Perdoar, talvez ,esquecer nunca!
Sep 18,2008 00:00 by MJHMello
Faltaria à verdade se  não deixasse umas linhas de louvor  ao discurso que o secretário geral do Partido Comunista proferiu no encerramento da última  Festa do Avante
Porque desejo ser sincero, não fugirei à dificuldade. Jerónimo de Sousa fez um bom discurso sim senhor . O que obviamente não significará a menor obrigatoriedade de com ele concordar e muito mais  aplaudir… ( Não exageremos, todavia; foi um bom discurso se atendermos sobretudo à iletaricio de quem o leu.)
A qualidade de uma peça oratória mede-se, sobretudo, pelo conteúdo e não pelo eventual apuro de forma. Não fora assim  e teríamos que nos contentar com o invólucro do que se disse, considerando secundária a substância do que foi dito.     
Ora a beleza formal importa muito menos do que a mensagem que se pretendeu transmitir, antes pode ser cúmplice do ludíbrio que a qualidade formal venha a ser considerada  como responsável pelo que de menos bom  viesse  a acontecer .  
O caso do discurso da Quinta da Atalaia é paradigmático.
Quem o tenha escutado com o mínimo de atenção dificilmente terá podido esquecer o abismo verificado entre  as  palavras pronunciadas agora e os actos praticados anteriormente. Ou, por outras palavras,   o abismo entre a verdade e a hipocrisia, entre o que se dizia que era mister fazer e o que, na realidade, era ou foi realizado.

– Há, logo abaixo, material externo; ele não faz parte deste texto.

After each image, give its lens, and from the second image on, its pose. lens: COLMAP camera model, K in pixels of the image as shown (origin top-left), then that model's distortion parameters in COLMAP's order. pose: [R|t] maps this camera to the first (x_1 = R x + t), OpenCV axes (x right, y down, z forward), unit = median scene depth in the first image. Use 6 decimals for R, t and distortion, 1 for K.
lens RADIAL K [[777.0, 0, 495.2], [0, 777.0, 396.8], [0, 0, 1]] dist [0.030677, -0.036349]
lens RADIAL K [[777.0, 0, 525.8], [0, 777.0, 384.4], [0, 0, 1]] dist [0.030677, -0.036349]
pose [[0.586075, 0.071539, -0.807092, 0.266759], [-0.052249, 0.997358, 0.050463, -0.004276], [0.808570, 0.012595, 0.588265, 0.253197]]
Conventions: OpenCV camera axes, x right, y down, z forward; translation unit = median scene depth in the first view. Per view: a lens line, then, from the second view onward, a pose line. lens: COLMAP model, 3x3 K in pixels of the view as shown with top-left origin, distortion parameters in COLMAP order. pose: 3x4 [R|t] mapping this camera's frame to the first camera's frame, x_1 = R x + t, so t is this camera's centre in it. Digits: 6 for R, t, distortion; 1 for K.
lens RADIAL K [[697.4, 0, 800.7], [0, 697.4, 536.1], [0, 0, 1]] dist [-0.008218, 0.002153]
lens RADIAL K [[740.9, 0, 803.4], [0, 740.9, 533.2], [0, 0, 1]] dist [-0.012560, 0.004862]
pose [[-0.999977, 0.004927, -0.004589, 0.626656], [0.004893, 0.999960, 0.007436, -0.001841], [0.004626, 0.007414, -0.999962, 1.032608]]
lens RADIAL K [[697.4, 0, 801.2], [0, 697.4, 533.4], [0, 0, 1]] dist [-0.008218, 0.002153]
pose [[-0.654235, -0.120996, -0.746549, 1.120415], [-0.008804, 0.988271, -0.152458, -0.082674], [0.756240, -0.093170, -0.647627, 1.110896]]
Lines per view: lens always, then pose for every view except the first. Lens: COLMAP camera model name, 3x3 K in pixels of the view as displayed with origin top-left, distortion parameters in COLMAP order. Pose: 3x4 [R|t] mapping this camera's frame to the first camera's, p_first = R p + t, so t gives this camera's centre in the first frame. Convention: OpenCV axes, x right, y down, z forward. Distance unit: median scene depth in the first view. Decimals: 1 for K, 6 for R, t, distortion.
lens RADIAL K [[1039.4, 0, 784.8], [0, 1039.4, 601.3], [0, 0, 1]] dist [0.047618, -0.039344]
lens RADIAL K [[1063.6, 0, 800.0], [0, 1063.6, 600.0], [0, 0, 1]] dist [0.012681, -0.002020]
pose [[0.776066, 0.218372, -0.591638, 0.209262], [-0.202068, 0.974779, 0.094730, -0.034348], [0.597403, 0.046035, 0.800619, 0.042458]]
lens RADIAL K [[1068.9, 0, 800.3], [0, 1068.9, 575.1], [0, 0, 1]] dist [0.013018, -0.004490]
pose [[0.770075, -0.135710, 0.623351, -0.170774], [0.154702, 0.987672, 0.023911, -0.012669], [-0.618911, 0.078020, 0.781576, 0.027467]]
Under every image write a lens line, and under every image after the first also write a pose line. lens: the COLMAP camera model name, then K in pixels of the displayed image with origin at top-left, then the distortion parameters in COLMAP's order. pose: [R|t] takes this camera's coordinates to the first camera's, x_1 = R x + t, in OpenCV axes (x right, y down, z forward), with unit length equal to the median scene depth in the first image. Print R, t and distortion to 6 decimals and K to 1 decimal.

Efectivamente, arvorar em mentor da liberdade, da igualdade e da fraternidade um sistema que reduziu a primeira à escravatura, a segunda às castas «numenkla turiais » e a última ás diferenças entre dominados e dominadores, até poderá pronunciar, ou encomendar,  que lhe façam bons discursos, mas o que jamais conseguirá há-de  ser dar o dito pelo feito, transformando a mentira na verdade, metamorfoseando a ditadura em democracia. Quem tenha lido, ou ouvido,  com algum cuidado o, aliás, demasiado longo discurso de Jerónimo de Sousa  e tenha procurado esquecer e abstrair o que estava a ser dito e por quem o estava a dizer há-de ter detectado um inaceitável desrespeito e uma  confrangedora ignorância imprópria de um dirigente político .
Quando se ouve esse principal responsável  apresentar-se como garante e paladino da liberdade e penhor da democracia , dirigente de um partido que nunca levantou a voz contra a actuação anti-democrática da União Soviética e que aprovou os expurgos políticos, os exílios,  o Goulag,  a teoria da soberania limitada, etc. etc, um partido sob a égide do qual se formou, na base do terror, o maior império até hoje constituído; um partido como este  poderá dizer tudo o que lhe apeteça e da forma que lhe mais lhe pareça conveniente mas há-de sempre padecer de  autoridade moral para impor aos demais que ouçam o que  diz mas não façam o que faz.
É simplesmente impossível que possa haver cumplicidade entre dois sistemas, cujas géneses são diametralmente antagónicas. Nem o azeite  consegue misturar-se com a água (mesmo sem risco de explosão), nem ainda menos  o nitrogénio com o nitrato  de prata - que essa mistura, sim, pode levar tudo pelos ares.
Poderemos ser capazes de perdoar. Mas ser- -nos-á impossível esquecer.